Dividend distributions in corporations are required to correlate with the shareholders capital investment amount. Other entity types, like LLCs, have a little more freedom with profit distribution. They can choose to give a member a great percentage of profit whose capital contribution was less than another member. This is sometimes done as repayment for certain managerial duties.

The Role of Shareholders in Corporate Governance

Although shareholders are often called owners of a corporation, their role in governance is quite specific and limited:

  • Voting Rights: Shareholders can vote on major decisions, such as mergers, bylaw amendments, or electing directors.
  • No Operational Control: Shareholders do not manage daily operations; this is the responsibility of directors and officers.
  • Legal Separation: The corporation is a separate legal entity. Shareholders cannot act on its behalf unless also serving as directors or officers.

In contrast, members of an LLC may have more operational control, especially in smaller or closely held companies where they play dual roles as both owners and managers.

Risks and Rewards of Being a Shareholder

Owning shares in a corporation offers both potential rewards and risks:

Rewards include:

  • Dividend income when the company distributes profits
  • Capital gains if the value of shares increases
  • Voting power (depending on the class of shares owned)

Risks include:

  • Market volatility and share devaluation
  • Potential loss of investment during company insolvency
  • Limited control over corporate decisions, especially for minority shareholders

It’s important to note that shareholders’ liability is typically limited to the amount they invested in the company. They are not personally responsible for corporate debts beyond their shareholdings.

Shareholder vs Owner: Legal and Functional Distinctions

The terms “shareholder” and “owner” are often used interchangeably, but they carry distinct meanings depending on the business structure:

  • In corporations, shareholders are owners of shares, but not necessarily legal “owners” of the corporation in a direct, operational sense. Legal ownership and decision-making authority often lie with the board of directors and officers. Shareholders' influence is largely exercised through voting rights at general meetings and their ability to elect directors.
  • In LLCs, members are both legal and beneficial owners. They typically have direct control (in a member-managed LLC) or appoint a manager (in a manager-managed LLC). The ownership structure here implies more direct involvement in day-to-day affairs.

Importantly, shareholders are not agents of the company, nor do they owe fiduciary duties to it, unlike directors. This means their power is limited primarily to governance via voting or shareholder resolutions.

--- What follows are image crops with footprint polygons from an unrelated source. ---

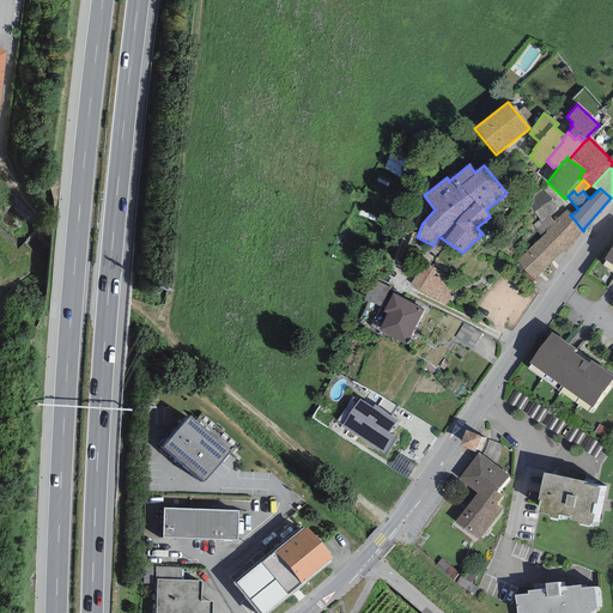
[(558,208),(542,189),(533,196),(530,207),(540,219),(533,225),(541,236),(546,231),(554,223),(553,222),(550,216),(558,208)]
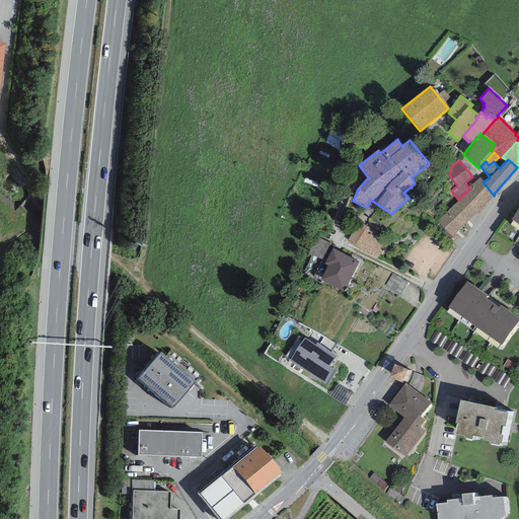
[(483,181),(479,177),(468,188),(469,189),(462,196),(477,212),(494,196),(483,181)]
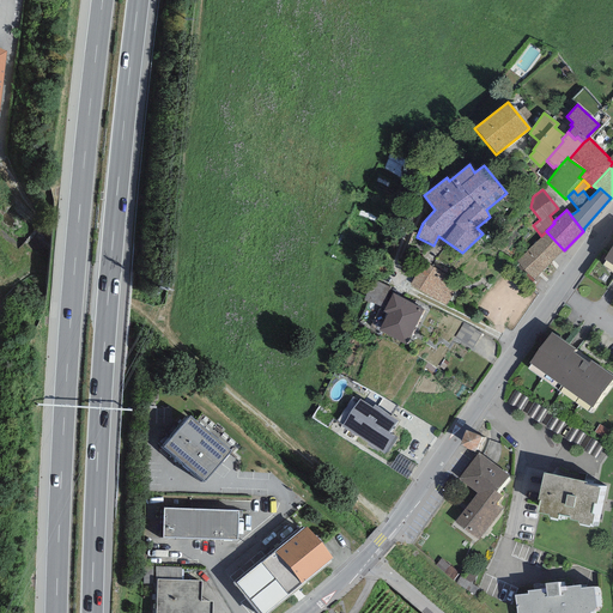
[(535,280),(564,250),(546,231),(541,236),(516,261),(535,280)]
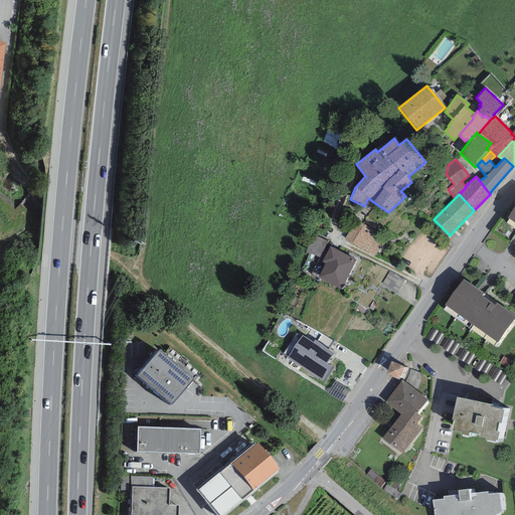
[(385,236),(353,220),(343,240),(374,256),(385,236)]
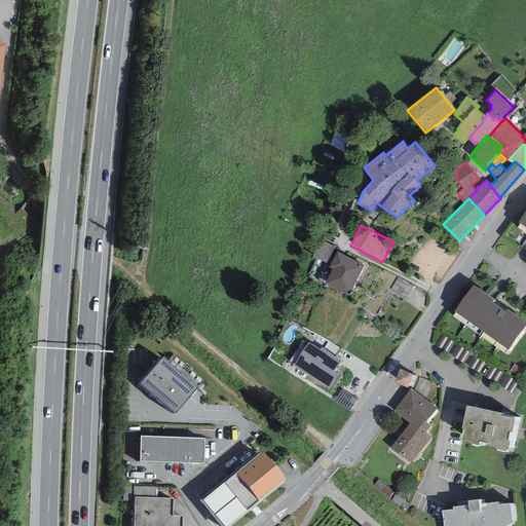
[(334,247),(316,239),(312,258),(327,263),(334,247)]
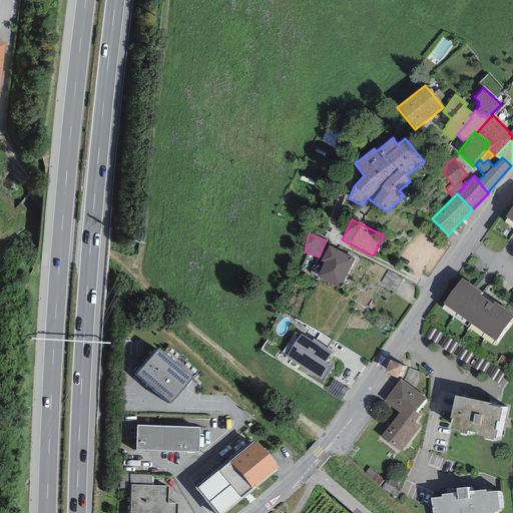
[(355,259),(329,245),(321,261),(324,262),(317,277),(340,288),(355,259)]
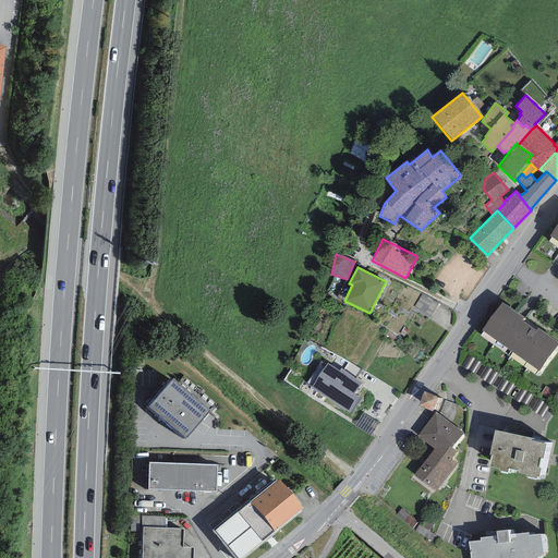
[(557,343),(557,342),(501,302),(482,330),(538,371),(557,343)]
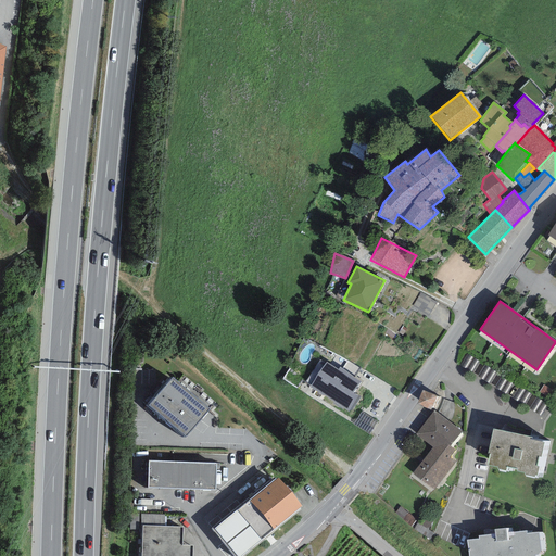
[(338,369),(327,362),(310,387),(349,413),(359,397),(353,393),(361,382),(340,367),(338,369)]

Frequently Asked Questions

  1. Is a shareholder the same as an owner?
    Not exactly. A shareholder owns shares in a corporation, but legal ownership and control are typically vested in the corporation itself and its governing board.
  2. Can someone be both a member and a shareholder?
    Yes, particularly in hybrid entities or when an LLC issues shares or a shareholder invests in a company that is also structured as an LLC in certain jurisdictions.
  3. Who has more control—members or shareholders?
    Generally, members of an LLC have more direct control over business operations than shareholders of a corporation.
  4. Do shareholders get paid before members in profit distribution?
    Not necessarily. Shareholders receive dividends based on board declarations and share type. LLC members can structure distributions more flexibly in the operating agreement.
  5. Are shareholders responsible for company debts?
    No, shareholders have limited liability and are not personally responsible for corporate debts beyond their investment.